▸ **PROMPT**:
Reproduce the lines below exactly. Skip images.

---------- PROVIDED RECORDS

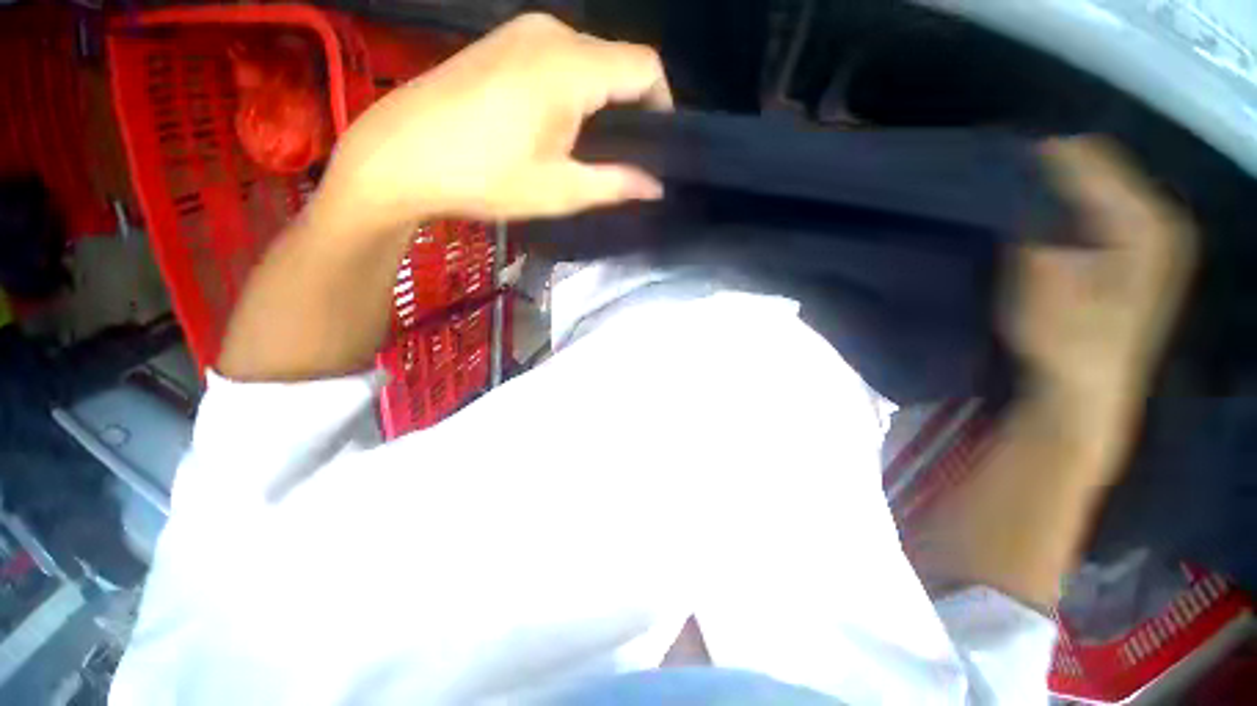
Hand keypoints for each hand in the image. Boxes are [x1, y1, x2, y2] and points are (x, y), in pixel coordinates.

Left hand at [314, 13, 670, 231]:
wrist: (400, 155)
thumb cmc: (485, 177)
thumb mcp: (560, 190)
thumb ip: (616, 184)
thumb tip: (656, 187)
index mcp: (571, 67)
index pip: (645, 67)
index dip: (662, 104)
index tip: (657, 145)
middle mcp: (552, 33)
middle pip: (617, 60)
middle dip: (631, 106)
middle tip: (623, 156)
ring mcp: (521, 32)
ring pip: (588, 58)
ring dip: (601, 99)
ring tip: (588, 145)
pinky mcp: (501, 42)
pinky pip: (558, 57)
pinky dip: (572, 88)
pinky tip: (556, 124)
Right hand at [1006, 139, 1195, 413]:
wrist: (1087, 389)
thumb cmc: (1064, 336)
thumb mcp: (1039, 276)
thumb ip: (1033, 223)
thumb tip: (1018, 184)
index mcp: (1145, 222)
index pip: (1094, 159)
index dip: (1046, 152)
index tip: (1003, 150)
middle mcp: (1162, 221)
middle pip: (1105, 169)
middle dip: (1058, 168)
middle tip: (1010, 171)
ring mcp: (1157, 240)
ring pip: (1107, 189)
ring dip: (1067, 187)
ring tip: (1025, 188)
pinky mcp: (1143, 257)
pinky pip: (1109, 211)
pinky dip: (1078, 206)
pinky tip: (1053, 217)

--------------------

▸ **RESULT FOR THIS TASK**:
Hand keypoints for each hand in the image. Boxes are [x1, y1, x2, y2] and points are (x, y), in pixel coordinates.

Left hand at [314, 13, 670, 231]:
wrist: (400, 155)
thumb cmc: (485, 177)
thumb mcp: (560, 190)
thumb ip: (616, 184)
thumb tip: (656, 187)
index mcp: (571, 67)
index pip: (645, 67)
index dip: (662, 104)
index tip: (657, 145)
middle mcp: (552, 33)
middle pip: (617, 60)
middle dip: (631, 106)
middle tip: (623, 156)
ring mcp: (521, 32)
ring pip: (588, 58)
ring dip: (601, 99)
ring tip: (588, 145)
pinky mcp: (501, 42)
pinky pip: (558, 57)
pinky dip: (572, 88)
pinky tip: (556, 124)
Right hand at [1006, 139, 1195, 413]:
wrist: (1087, 389)
thumb cmc: (1064, 336)
thumb mcp: (1039, 276)
thumb ip: (1033, 223)
thumb tip: (1018, 184)
index mcp: (1145, 222)
index pip: (1094, 159)
index dip: (1046, 152)
index tip: (1003, 150)
middle mcp: (1162, 221)
middle pip: (1105, 169)
middle dip: (1058, 168)
middle tip: (1010, 171)
ring mcp: (1157, 240)
ring pip: (1107, 189)
ring dip: (1067, 187)
ring tip: (1025, 188)
pinky mcp: (1143, 257)
pinky pip: (1109, 211)
pinky dip: (1078, 206)
pinky tip: (1053, 217)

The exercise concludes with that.